Jon Rahm - $9,900 (16-1)
There's no hotter golfer in the world than Rahm, who has a win, a runner-up, two thirds, a fifth and a seventh in his last seven starts. The fact that his win came at the Irish Open probably masks how well he's going right now. He was T5 last week at the BMW. Rahm has played East Lake twice before, tying for 11th last year and seventh in 2017. He'll begin the tournament at 4-under in a tie for sixth place.
Adam Scott - $8,200 (40-1)
Scott has played East Lake only once in the past four years, tying for eighth in 2016. It was his third top-10 there this decade, and he won the tournament way back in 2006, the year before the playoffs were implemented. Right now, he's playing his best golf in years, and is coming off top-10s in each of the first two playoff events, tying for ninth at the BMW and fifth at the Northern Trust. Scott will begin play on Thursday in a tie for 11th at 3-under.
Tommy Fleetwood - $7,700 (100-1)
Fleetwood was having what had to be considered a disappointing season when he arrived at Royal Portrush. Since then, he's been back on his game. He was runner-up at the Open, top-5 at the WGC event in Memphis and T11 last week at the BMW. Fleetwood will begin the week with a high price in relation to his standing on the leaderboard, which is at 1-under, tied for 21st. He's played East Lake just once before, tying for 11th last year.
Brandt Snedeker - $7,300 (125-1)
Snedeker was outside the top 30 when the playoffs began, but forced his way in a pair of top-6s at the Northern Trust and BMW. He's surely still trying to gain consideration for a long-shot Presidents Cup captain's pick. Snedeker won the Tour Championship back in 2012. He's been back only three times since, with nothing better than a T17. Snedeker will start at 2-under in a tie for 16th.
Justin Rose - $6,900 (40-1)
Even though Rose is starting far back, we like him a lot. Why he is priced so low in comparison to the other guys who will also start at 2-under and tied for 11th place, we have no idea. But he's finished top-10 in his past six visits to East Lake, and four of those have been top-5s, including last year's T4.
Kevin Kisner - $6,600 (125-1)
As we noted above, Kisner will begin tied with with Rickie Fowler at 2-under/11th place, but he comes in $2,000 cheaper. Kisner has turned it on in the playoffs, tying for 12th at the Northern Trust and ninth at the BMW Championship. Clearly, he is still in the running for a Presidents Cup captain's pick – he showed his match play skills by winning the WGC match play event earlier this year. This will be Kisner's fourth straight start at the Tour Championship; he finished third last year.

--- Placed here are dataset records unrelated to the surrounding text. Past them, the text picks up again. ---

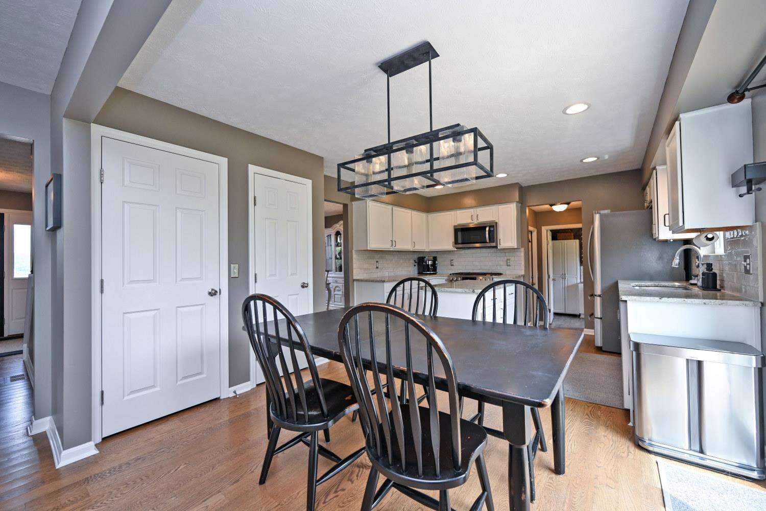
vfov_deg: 81.2
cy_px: 256
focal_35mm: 14
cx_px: 383
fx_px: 298
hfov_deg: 104.3
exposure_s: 1/80
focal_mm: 14
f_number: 4.5
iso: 200
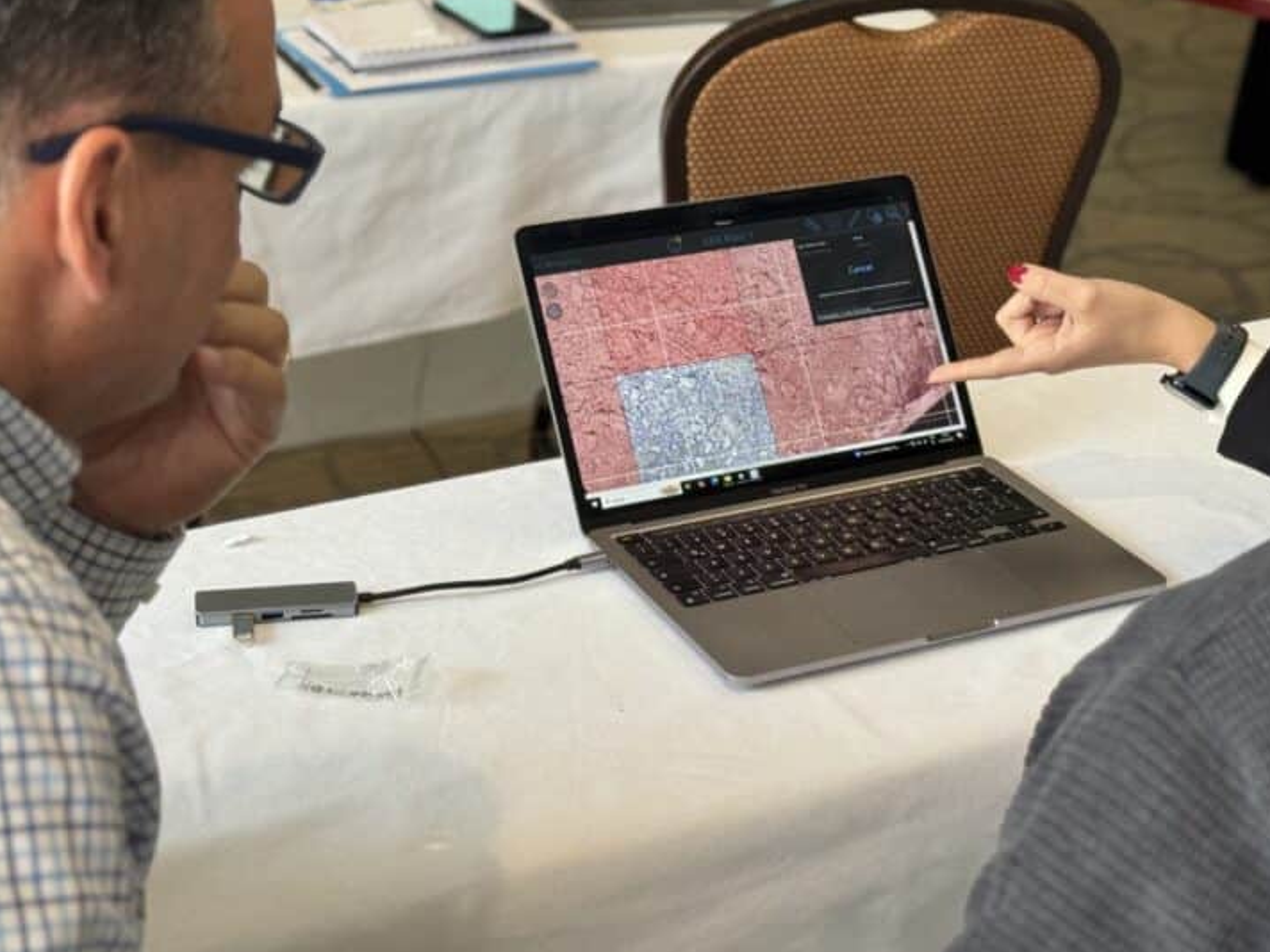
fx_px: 2531
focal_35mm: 69
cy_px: 382
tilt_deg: -21.4
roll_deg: -1.2
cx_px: 681
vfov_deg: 21.3
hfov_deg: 28.2
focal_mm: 6.76
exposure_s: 1/60
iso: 50
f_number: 1.78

Louis Oosthuizen - $5,700 (200-1)
Yes, Oosthuizen will begin as far back as possible, at even par and in a tie for 26th place. But he has been quietly good all year. He's never had much success at East Lake, but he also hasn't played there much, not since withdrawing in 2015. Oosthuizen is riding four straight top-20s and they've all come in big-time tournaments: the Open, the WGC in Memphis and the two playoff events.
Lucas Glover - $5,200 (300-1)
Glover battled over the final two months of the season to land at East Lake for the first time in a decade. After two top-10s and another top-20 since July, he tied for seventh last week at Medinah to finally crack the top 30. After beginning the year 136th in the Official World Golf Ranking, Glover is now up to 63rd. Yes, he starts way, way back at even par and in a tie for 26th place. But Glover's accuracy should help him climb the leaderboard a bit, and at a very lineup-friendly price tag.